I propose amendment No. 1:—
In line 34, page 2, to delete the word "purchase".
The arguments I propose to make for this amendment will also apply in general to amendment No. 2. As far as I understand, it is not intended in this Bill to give any monopoly or specific privileges to house agents and auctioneers which they did not have before. The object in the main is to protect the public. It seems to me that there is a danger that the definition of house agent may mean that ordinary members of the public in their ordinary course of business may find themselves debarred, unintentionally I think, from doing certain things they ordinarily did in the way of business. For instance, I am head of a private limited company. I am not negotiating for any property at the moment or am I likely to do so but when I did, I did not consider the best way of negotiating for private property was by doing it myself. I sent a member of the staff, very often a junior member of the staff, to make inquiries regarding the letting of a premises. He would be doing that for reward because he was a member of the company but it seems to me that in accordance with the strict definition of house agent here in this Bill he would be doing it as a house agent.

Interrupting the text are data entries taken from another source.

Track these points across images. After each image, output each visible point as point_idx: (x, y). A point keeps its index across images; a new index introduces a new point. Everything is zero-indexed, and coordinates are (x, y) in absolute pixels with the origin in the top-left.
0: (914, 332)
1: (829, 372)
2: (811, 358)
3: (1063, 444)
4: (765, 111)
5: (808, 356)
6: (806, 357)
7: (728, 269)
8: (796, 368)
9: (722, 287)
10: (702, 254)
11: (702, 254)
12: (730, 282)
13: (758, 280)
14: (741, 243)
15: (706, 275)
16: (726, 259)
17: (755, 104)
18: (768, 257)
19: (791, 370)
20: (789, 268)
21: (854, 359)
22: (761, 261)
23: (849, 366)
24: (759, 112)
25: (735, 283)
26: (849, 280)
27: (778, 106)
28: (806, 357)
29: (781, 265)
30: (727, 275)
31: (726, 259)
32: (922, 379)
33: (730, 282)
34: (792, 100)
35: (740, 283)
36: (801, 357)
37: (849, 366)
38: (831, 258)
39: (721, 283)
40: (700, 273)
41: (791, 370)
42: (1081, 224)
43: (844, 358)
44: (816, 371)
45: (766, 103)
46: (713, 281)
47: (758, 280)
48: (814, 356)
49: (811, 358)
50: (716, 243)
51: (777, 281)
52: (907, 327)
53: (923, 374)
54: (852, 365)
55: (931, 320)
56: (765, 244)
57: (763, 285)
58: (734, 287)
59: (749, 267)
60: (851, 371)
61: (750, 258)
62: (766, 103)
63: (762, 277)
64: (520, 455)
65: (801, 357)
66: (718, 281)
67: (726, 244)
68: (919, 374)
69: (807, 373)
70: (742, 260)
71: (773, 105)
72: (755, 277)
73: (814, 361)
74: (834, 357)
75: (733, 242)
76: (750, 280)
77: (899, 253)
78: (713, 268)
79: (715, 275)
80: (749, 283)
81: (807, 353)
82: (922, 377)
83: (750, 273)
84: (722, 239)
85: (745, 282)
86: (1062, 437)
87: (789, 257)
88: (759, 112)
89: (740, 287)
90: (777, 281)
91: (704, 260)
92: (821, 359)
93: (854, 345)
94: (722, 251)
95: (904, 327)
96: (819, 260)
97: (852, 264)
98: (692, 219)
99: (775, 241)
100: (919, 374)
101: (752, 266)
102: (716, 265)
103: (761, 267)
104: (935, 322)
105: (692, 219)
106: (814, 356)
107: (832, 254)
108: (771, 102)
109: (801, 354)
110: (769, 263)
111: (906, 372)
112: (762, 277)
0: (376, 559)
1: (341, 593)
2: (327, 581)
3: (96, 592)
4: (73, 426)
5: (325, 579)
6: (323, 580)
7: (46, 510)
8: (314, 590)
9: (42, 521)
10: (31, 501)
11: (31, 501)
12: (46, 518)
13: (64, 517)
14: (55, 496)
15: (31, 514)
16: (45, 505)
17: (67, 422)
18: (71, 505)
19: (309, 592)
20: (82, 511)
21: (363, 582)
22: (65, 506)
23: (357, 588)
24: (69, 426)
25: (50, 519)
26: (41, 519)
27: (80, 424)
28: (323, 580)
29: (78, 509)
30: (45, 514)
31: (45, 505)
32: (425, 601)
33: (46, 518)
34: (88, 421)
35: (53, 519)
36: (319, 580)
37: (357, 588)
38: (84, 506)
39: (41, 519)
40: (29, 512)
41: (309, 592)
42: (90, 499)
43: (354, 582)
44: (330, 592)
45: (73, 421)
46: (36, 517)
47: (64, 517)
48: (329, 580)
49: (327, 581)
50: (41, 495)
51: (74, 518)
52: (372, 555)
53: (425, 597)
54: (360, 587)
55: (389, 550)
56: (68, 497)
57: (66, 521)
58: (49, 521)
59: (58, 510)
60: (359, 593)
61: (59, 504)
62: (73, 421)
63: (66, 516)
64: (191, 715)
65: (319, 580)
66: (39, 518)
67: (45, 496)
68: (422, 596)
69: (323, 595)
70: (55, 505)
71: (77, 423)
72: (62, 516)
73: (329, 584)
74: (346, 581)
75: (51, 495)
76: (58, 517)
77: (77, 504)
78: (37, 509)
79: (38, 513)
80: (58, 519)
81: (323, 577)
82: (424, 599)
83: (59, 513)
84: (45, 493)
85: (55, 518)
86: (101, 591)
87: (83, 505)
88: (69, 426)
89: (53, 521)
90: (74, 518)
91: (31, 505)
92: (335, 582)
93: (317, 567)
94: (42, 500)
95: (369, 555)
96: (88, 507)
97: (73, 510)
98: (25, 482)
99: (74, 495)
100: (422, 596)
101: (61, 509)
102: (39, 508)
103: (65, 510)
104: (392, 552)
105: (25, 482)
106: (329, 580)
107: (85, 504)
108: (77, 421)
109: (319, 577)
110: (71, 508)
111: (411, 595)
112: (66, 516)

I do not know how a limited company would do this business now. I think that negotiations for the purchase of a house, certainly negotiations for the letting of a house, not ordinarily the work of a house agent for reward and not involving advertising on behalf of the client and all the other necessary work involved should not apply. I am putting this down for the purposes of calling attention to what may be a restriction. It may not be in the proper form. I think there is a very marked difference between the sale of a house which generally involves advertisement and other work which you will not send a junior member of the staff to do. The definition here in the Bill may have the effect of restricting legitimate work of the type I have mentioned.